A 4-week project aims to predict whether or not a patient has diabetes using data from the National Institute of Diabetes and Digestive and Kidney Diseases (NIDDK). The dataset includes various medical predictor variables. Using dataset to accurately predict diabetes using various classification algorithms & data visualization techniques. I performed descriptive analysis on the diabetes dataset and treated missing values on columns such as Glucose, BloodPressure, SkinThickness, Insulin, and BMI. I visualized the distribution of these variables using histograms and created a count plot of the data types and the count of variables. I found the data to be imbalanced and devised strategies for model building, considering the right validation framework. I applied a classification algorithm and compared the results with those from KNN. I created a classification report by analyzing sensitivity, specificity, and AUC(ROC curve) and created a dashboard in Tableau, including a pie chart to describe the diabetic/non-diabetic population, scatter charts to analyze relationships, histograms to analyze data distribution, a heatmap of correlation analysis, and a bubble chart to analyze different variables for age brackets.
This dataset is originally from the National Institute of Diabetes and Digestive and Kidney Diseases. The objective of the dataset is to diagnostically predict whether or not a patient has diabetes, based on certain diagnostic measurements included in the dataset. Several constraints were placed on the selection of these instances from a larger database. In particular, all patients here are females at least 21 years old of Pima Indian heritage.
Build a model to accurately predict whether the patients in the dataset have diabetes or not? Dataset Description: The datasets consists of several medical predictor variables and one target variable, Outcome. Predictor variables includes the number of pregnancies the patient has had, their BMI, insulin level, age, and so on. Pregnancies: Number of times pregnant Glucose: Plasma glucose concentration a 2 hours in an oral glucose tolerance test BloodPressure: Diastolic blood pressure (mm Hg) SkinThickness: Triceps skin fold thickness (mm) Insulin: 2-Hour serum insulin (mu U/ml) BMI: Body mass index (weight in kg/(height in m)^2) DiabetesPedigreeFunction: Diabetes pedigree function Age: Age (years) Outcome: Class variable (0 or 1) 268 of 768 are 1, the others are 0 Approach: Following pointers will be helpful to structure your findings.

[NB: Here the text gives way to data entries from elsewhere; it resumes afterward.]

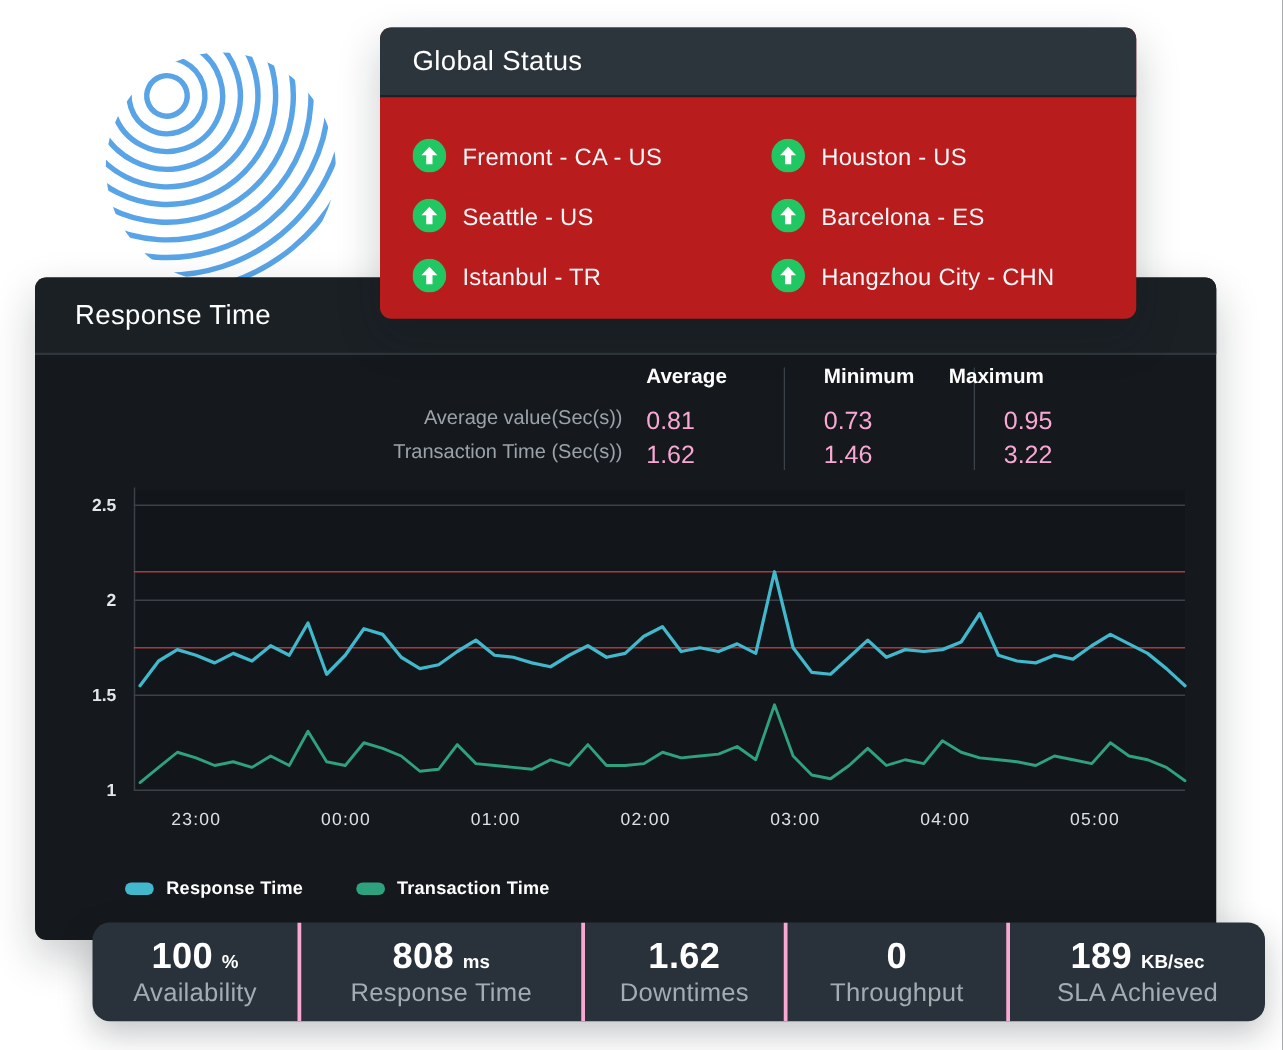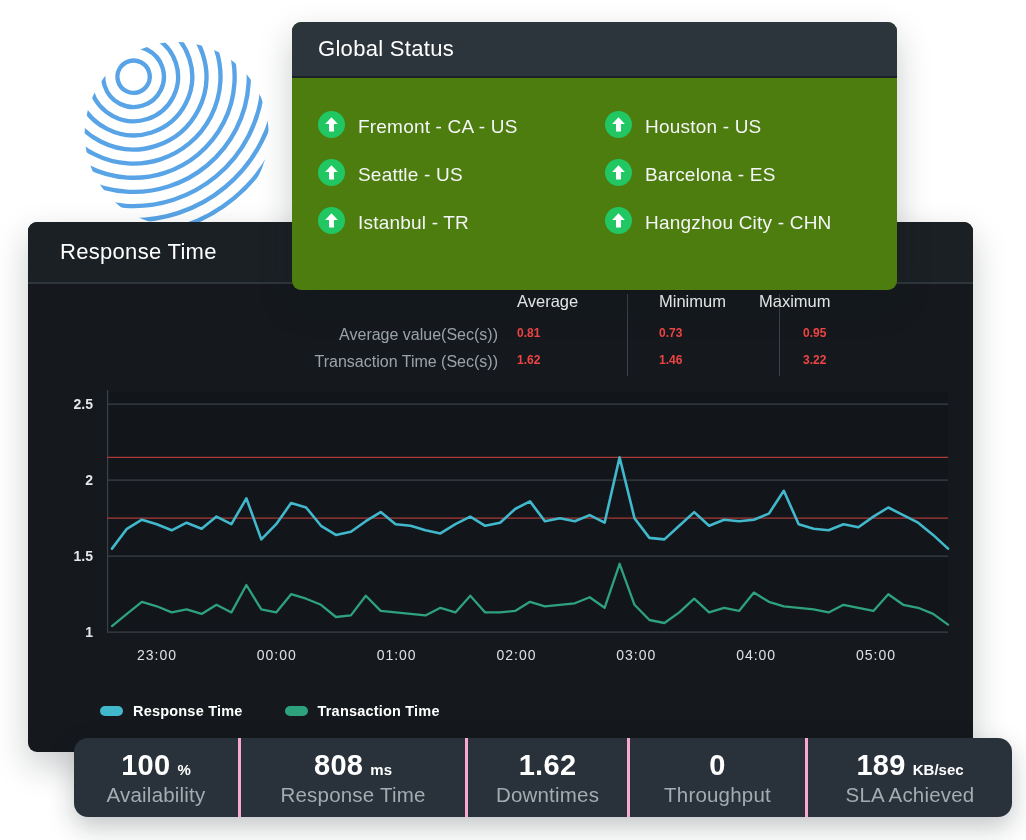--- a/index.html
+++ b/index.html
@@ -11,7 +11,7 @@
 
   
   .card { position:absolute; border-radius:9px; box-shadow:0 14px 34px rgba(15,22,28,.22); }
-  .gs-card { left:292px; top:22px; width:605px; height:268px; background:#4d7c0f; z-index:3; }
+  .gs-card { left:304px; top:22px; width:605px; height:233px; background:#b91c1c; z-index:3; }
   .gs-header { height:56px; background:#2d353c; border-radius:9px 9px 0 0;
                border-bottom:2px solid #1a2127; display:flex; align-items:center; padding:0 26px; }
   .card-title { color:#ffffff; font-size:22px; font-weight:500; letter-spacing:.3px; }

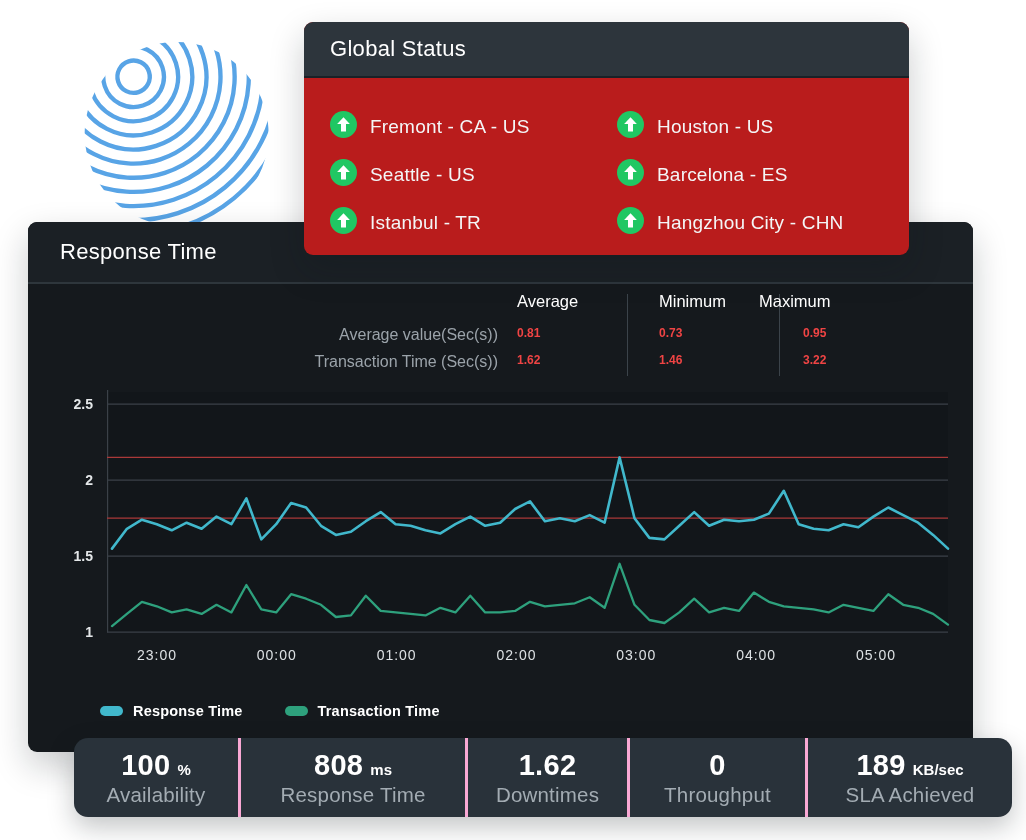--- a/index.html
+++ b/index.html
@@ -27,7 +27,7 @@
   
   .tbl { position:absolute; left:0; top:64px; width:945px; height:120px; }
   .tbl-divider { position:absolute; top:8px; width:1px; height:82px; background:#3b434a; }
-  .tbl-head { position:absolute; top:6px; color:#ffffff; font-size:16.5px; font-weight:400; }
+  .tbl-head { position:absolute; top:6px; color:#ffffff; font-size:16.5px; font-weight:700; }
   .tbl-label { position:absolute; width:470px; text-align:right; color:#9ba3aa; font-size:16px; }
   .tbl-val { position:absolute; color:#ef4444; font-size:12px; font-weight:700; }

- Perform descriptive analysis. It is very important to understand the variables and corresponding values. We need to think through - Can minimum value of below listed columns be zero (0)? On these columns, a value of zero does not make sense and thus indicates missing value. • Glucose • BloodPressure • SkinThickness • Insulin • BMI How will you treat these values?
- Visually explore these variable, you may need to look for the distribution of these variables using histograms. Treat the missing values accordingly.
- We observe integer as well as float data-type of variables in this dataset. Create a count (frequency) plot describing the data types and the count of variables.
- Check the balance of the data by plotting the count of outcomes by their value. Describe your findings and plan future course of actions.
- Create scatter charts between the pair of variables to understand the relationships. Describe your findings.
- Perform correlation analysis. Visually explore it using a heat map. (Note: Do not focus on visualization aspects when working with SAS)
- Devise strategies for model building. It is important to decide the right validation framework. Express your thought process. Would Cross validation be useful in this scenario? (Note: if you are working with SAS, ignore this question and perform stratified sampling to partition the data. Create strata of age for this.)
- Apply an appropriate classification algorithm to build a model. Compare various models with the results from KNN. (Note: if you are working with SAS, ignore this question. Apply logistic regression technique to build the model.)
- Create a classification report by analysing sensitivity, specificity, AUC(ROC curve) etc. Please try to be as descriptive as possible to explain what values of these parameter you settled for? any why?
- Create a dashboard in tableau by choosing appropriate chart types and metrics useful for the business. The dashboard must entail the following: a) Pie chart to describe the diabetic/non-diabetic population b) Scatter charts between relevant variables to analyse the relationships c) Histogram/frequency charts to analyse the distribution of the data d) Heatmap of correlation analysis among the relevant variables e) Create bins of Age values – 20-25, 25-30, 30-35 etc. and analyse different variables for these age brackets using a bubble chart.